Turco, le « showman », a été le premier à s’exécuter. L’ancien gardien a visé dans le mille, au grand soulagement de Legg. L’honneur du groupe était sauvé. Puis est arrivé Morrison, un marqueur de 200 buts dans la Ligue nationale. Bull’s-eye, lui aussi.

 

« Quand j’ai vu le deuxième tir entrer, j’ai presque fait dans mes culottes », avoue aujourd’hui Legg. Terrorisé à l’idée de faire un fou de lui après l’exploit de ses deux amis, l’auteur du but le plus célèbre de l’histoire des Wolverines s’est avancé. Sans cérémonie, il a regardé sa cible, s’est penché pour faire coller la rondelle sur le bâton de fortune qu’il avait ramassé dans les coulisses de l’aréna et, d’un mouvement sec, l’a propulsée vers l’avant. Le projectile a fait un premier bond de l’autre côté de la ligne bleue la plus éloignée, un autre juste avant de pénétrer dans le demi-cercle du gardien, puis a disparu.

 

Trois en trois. Quelles étaient les chances, vraiment?

 

« Celle-là dépasse toutes les histoires les plus folles que j’ai pu vivre ou entendre. C’est... c’est... c’est juste fou », balbutie Legg en laissant échapper, trois ans plus tard, un long soupir de consternation.

 

« Le gars qui a filmé la scène à l’aréna m’a dit qu’il avait envoyé un montage des images à différents réseaux de télé.

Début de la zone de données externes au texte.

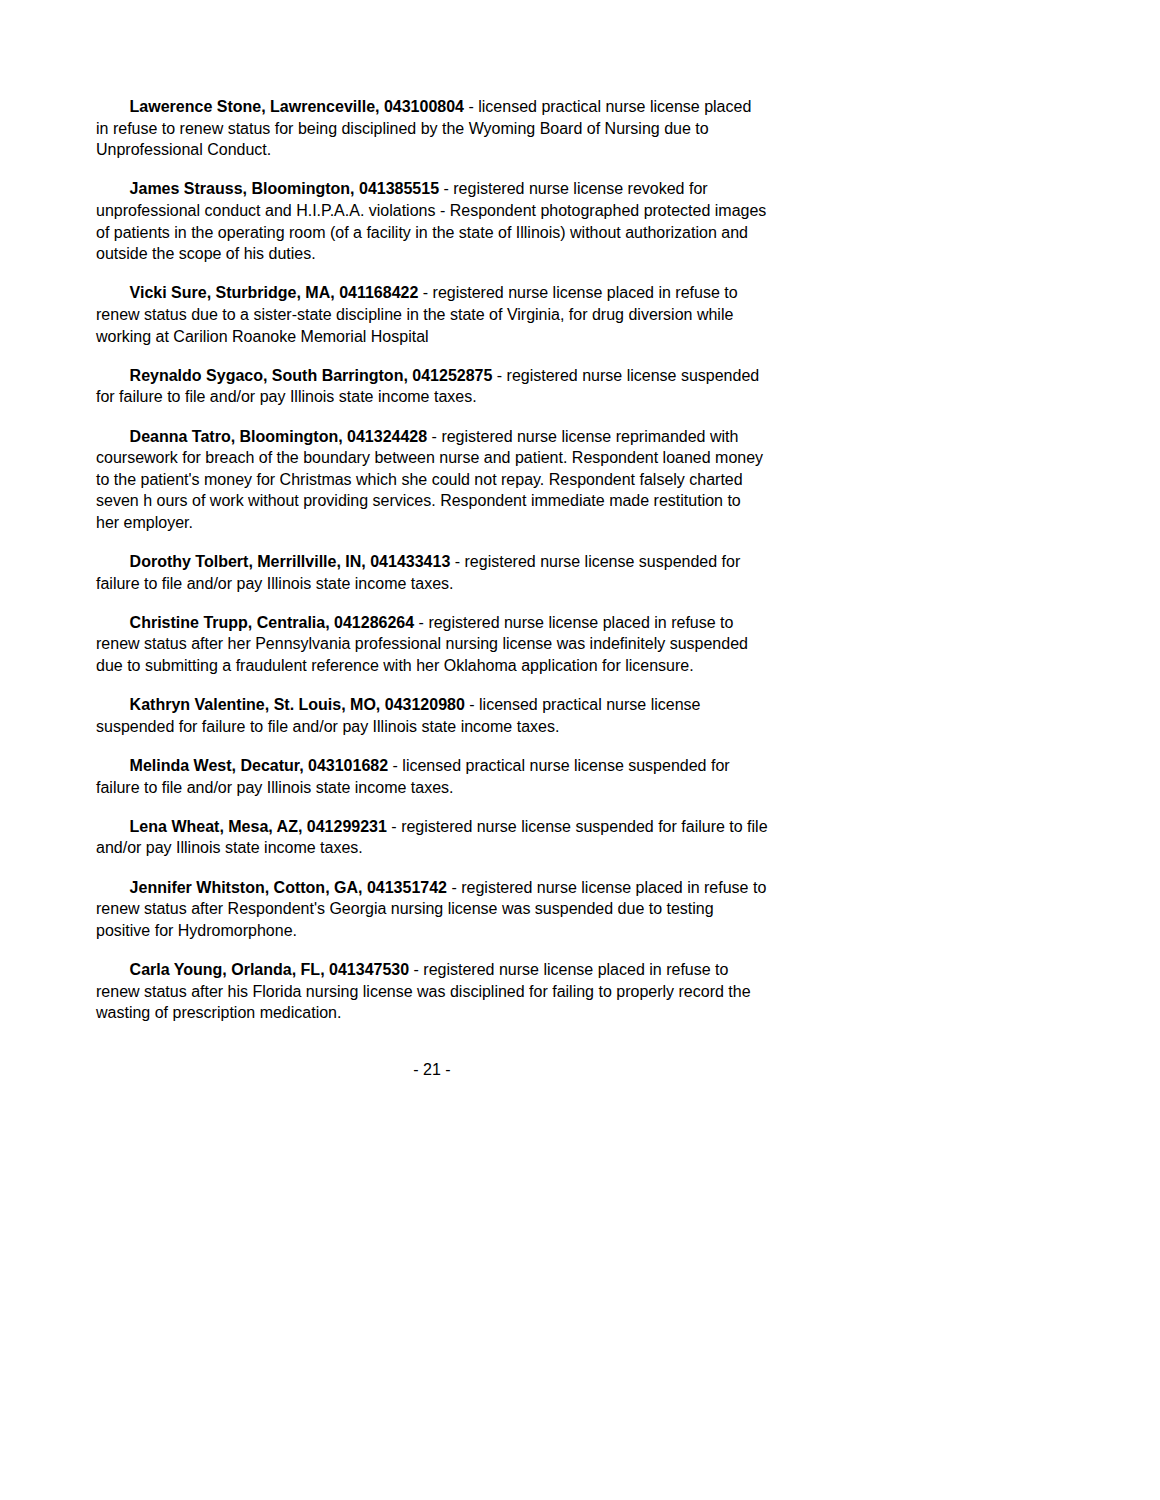Lawerence Stone, Lawrenceville, 043100804 - licensed practical nurse license placed in refuse to renew status for being disciplined by the Wyoming Board of Nursing due to Unprofessional Conduct.
James Strauss, Bloomington, 041385515 - registered nurse license revoked for unprofessional conduct and H.I.P.A.A. violations - Respondent photographed protected images of patients in the operating room (of a facility in the state of Illinois) without authorization and outside the scope of his duties.
Vicki Sure, Sturbridge, MA, 041168422 - registered nurse license placed in refuse to renew status due to a sister-state discipline in the state of Virginia, for drug diversion while working at Carilion Roanoke Memorial Hospital
Reynaldo Sygaco, South Barrington, 041252875 - registered nurse license suspended for failure to file and/or pay Illinois state income taxes.
Deanna Tatro, Bloomington, 041324428 - registered nurse license reprimanded with coursework for breach of the boundary between nurse and patient. Respondent loaned money to the patient's money for Christmas which she could not repay. Respondent falsely charted seven h ours of work without providing services. Respondent immediate made restitution to her employer.
Dorothy Tolbert, Merrillville, IN, 041433413 - registered nurse license suspended for failure to file and/or pay Illinois state income taxes.
Christine Trupp, Centralia, 041286264 - registered nurse license placed in refuse to renew status after her Pennsylvania professional nursing license was indefinitely suspended due to submitting a fraudulent reference with her Oklahoma application for licensure.
Kathryn Valentine, St. Louis, MO, 043120980 - licensed practical nurse license suspended for failure to file and/or pay Illinois state income taxes.
Melinda West, Decatur, 043101682 - licensed practical nurse license suspended for failure to file and/or pay Illinois state income taxes.
Lena Wheat, Mesa, AZ, 041299231 - registered nurse license suspended for failure to file and/or pay Illinois state income taxes.
Jennifer Whitston, Cotton, GA, 041351742 - registered nurse license placed in refuse to renew status after Respondent's Georgia nursing license was suspended due to testing positive for Hydromorphone.
Carla Young, Orlanda, FL, 041347530 - registered nurse license placed in refuse to renew status after his Florida nursing license was disciplined for failing to properly record the wasting of prescription medication.
- 21 -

L’une des réponses qu’il a reçues, c’est : ‘Arrêtez de nous faire perdre notre temps, il n’y a aucune chance que ça ne soit pas truqué.’ Il a dû envoyer la version complète de la vidéo pour qu’on finisse par le croire. Ça n’a aucun bon sens. »  

 

Mike Legg est aujourd’hui pompier dans la région de Vancouver. À 44 ans, l’agilité de ses mains est toujours à niveau avec sa grande passion pour le hockey. S’il s’impose comme règle de mettre la pédale douce dans sa ligue du lundi matin, où l’assemblage de talent est un peu plus hétéroclite, il se permet encore un coup d’éclat ici et là quand la compétition est un peu plus relevée.

 

Et de temps en temps, à son retour au vestiaire, des dizaines de messages et de mentions font clignoter le voyant de son téléphone. Quelqu’un, quelque part dans le monde, a proposé sa propre version du « Michigan Goal ».